Buck observa les gestes de Ike et sourit d’un air entendu : "En tout cas, ça ne t’a pas coupé l’appétit." Cody se tenait à demi courbé au-dessus de son assiette, la fourchette à la main, et humait le délicieux fumet en fermant les yeux.
"S’il y avait un tremblement de terre, Cody n’hésiterait pas une seconde entre sauver son cheval et sauver son déjeuner", plaisanta Lou. Le jeune homme ouvrit les yeux et lui jeta un regard en biais, vexé, tandis que toute la tablée éclatait de rire. Mais ces rires s’étouffèrent dans leur gorge quand la porte s’ouvrit brusquement dans un grand fracas et qu’une bourrasque s’engouffra dans la pièce, faisant vaciller les flammes des deux lampes à huile. Tous les regards se braquèrent instantanément vers la porte et les visages se figèrent de stupeur. La flamme de la lampe tremblota de nouveau, s’affaiblit puis finit par s’éteindre, laissant une partie de la pièce dans l’obscurité. Une immense silhouette noire et informe surmontée d’un chapeau à larges bords se découpait dans l’encadrement de la porte. Les éclairs incessants l’illuminant à contre jour rendaient l’apparition encore plus sinistre qu’elle n’était déjà. Si la tempête n’avait pas autant hurlé au dehors, on aurait pu croire que le temps s’était arrêté. Les larges pans de son manteau volaient autour de l’inconnu, mais lui demeurait immobile sur le pas de la porte, indifférent aux éléments qui se déchaînaient autour de lui.

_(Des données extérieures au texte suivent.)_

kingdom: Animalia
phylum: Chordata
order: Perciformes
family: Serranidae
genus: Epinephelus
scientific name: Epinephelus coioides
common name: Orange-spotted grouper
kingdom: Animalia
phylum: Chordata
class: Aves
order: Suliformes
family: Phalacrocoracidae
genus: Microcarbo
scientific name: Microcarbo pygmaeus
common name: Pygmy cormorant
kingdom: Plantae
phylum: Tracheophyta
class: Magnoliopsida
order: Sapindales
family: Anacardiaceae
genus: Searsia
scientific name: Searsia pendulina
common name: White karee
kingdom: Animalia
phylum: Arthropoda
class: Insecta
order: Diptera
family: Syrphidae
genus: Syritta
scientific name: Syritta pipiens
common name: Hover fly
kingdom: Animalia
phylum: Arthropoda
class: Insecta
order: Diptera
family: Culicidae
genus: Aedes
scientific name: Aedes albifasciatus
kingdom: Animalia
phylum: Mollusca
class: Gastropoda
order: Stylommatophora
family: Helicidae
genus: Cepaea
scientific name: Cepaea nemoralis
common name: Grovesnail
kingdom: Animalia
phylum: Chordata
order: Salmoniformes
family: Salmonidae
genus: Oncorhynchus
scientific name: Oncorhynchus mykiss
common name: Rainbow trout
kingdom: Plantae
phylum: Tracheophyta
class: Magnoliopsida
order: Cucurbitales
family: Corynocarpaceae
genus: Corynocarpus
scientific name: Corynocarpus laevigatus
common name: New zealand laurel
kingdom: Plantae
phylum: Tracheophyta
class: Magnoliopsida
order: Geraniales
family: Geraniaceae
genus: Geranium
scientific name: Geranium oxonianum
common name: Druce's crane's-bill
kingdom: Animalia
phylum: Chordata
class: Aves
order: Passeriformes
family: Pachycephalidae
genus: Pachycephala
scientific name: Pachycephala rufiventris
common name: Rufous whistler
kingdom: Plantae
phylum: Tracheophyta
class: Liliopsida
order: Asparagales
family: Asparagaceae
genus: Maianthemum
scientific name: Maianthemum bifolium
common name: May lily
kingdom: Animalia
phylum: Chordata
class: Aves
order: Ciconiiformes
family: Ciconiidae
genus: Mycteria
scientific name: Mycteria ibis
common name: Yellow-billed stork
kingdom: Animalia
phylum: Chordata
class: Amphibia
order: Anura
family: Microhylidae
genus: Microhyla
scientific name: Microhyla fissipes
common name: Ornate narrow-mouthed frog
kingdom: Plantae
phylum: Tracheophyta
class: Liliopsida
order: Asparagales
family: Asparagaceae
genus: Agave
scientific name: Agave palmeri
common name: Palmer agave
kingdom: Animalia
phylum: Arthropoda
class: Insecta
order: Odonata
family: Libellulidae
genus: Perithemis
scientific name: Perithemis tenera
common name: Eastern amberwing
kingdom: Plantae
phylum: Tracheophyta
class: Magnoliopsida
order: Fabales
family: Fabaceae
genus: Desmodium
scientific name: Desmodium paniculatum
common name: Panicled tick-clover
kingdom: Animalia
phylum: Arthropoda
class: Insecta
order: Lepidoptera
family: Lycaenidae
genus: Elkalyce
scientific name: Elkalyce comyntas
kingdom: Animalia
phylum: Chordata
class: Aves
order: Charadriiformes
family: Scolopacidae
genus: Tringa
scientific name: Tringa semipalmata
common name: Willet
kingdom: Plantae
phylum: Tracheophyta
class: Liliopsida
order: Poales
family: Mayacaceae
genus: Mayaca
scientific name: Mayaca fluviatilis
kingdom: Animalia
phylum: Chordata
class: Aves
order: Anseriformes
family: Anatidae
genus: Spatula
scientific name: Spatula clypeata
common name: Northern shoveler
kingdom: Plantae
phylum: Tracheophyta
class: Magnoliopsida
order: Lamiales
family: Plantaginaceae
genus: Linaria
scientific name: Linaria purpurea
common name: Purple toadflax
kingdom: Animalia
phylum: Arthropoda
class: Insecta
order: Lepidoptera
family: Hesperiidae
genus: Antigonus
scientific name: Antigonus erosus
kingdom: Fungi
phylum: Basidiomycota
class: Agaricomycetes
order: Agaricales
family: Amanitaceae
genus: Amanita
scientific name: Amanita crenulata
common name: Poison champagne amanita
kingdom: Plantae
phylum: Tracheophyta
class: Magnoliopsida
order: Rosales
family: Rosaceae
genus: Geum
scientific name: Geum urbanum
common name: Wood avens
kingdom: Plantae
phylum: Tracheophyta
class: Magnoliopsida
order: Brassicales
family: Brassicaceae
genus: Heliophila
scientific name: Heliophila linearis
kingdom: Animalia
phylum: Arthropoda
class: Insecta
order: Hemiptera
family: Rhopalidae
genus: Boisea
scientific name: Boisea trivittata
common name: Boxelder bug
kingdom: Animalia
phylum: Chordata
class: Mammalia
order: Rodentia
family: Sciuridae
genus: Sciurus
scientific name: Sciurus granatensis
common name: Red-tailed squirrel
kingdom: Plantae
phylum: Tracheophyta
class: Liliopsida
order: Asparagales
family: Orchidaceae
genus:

Teaspoon fut le premier à reprendre ses esprits. Il se leva lentement, ce qui sembla redonner vie aux jeunes gens qui retenaient leur respiration. Emma gratta une allumette et ralluma la lampe. La lumière éclaira l’homme de face, mais les jeunes cavaliers notèrent aussitôt qu’il n’en était pas moins effrayant pour autant. L’homme était de haute taille, mais son large manteau noir le dissimulait presque entièrement. Seule une main blanche et décharnée en émergeait, tenant une double sacoche de selle. Son visage était encore caché par le chapeau, mais ils devinèrent tout de même l’extrémité d’une petite barbe noire. Ses vêtements ruisselaient, formant une flaque d’eau autour de ses pieds chaussés de brodequins usés.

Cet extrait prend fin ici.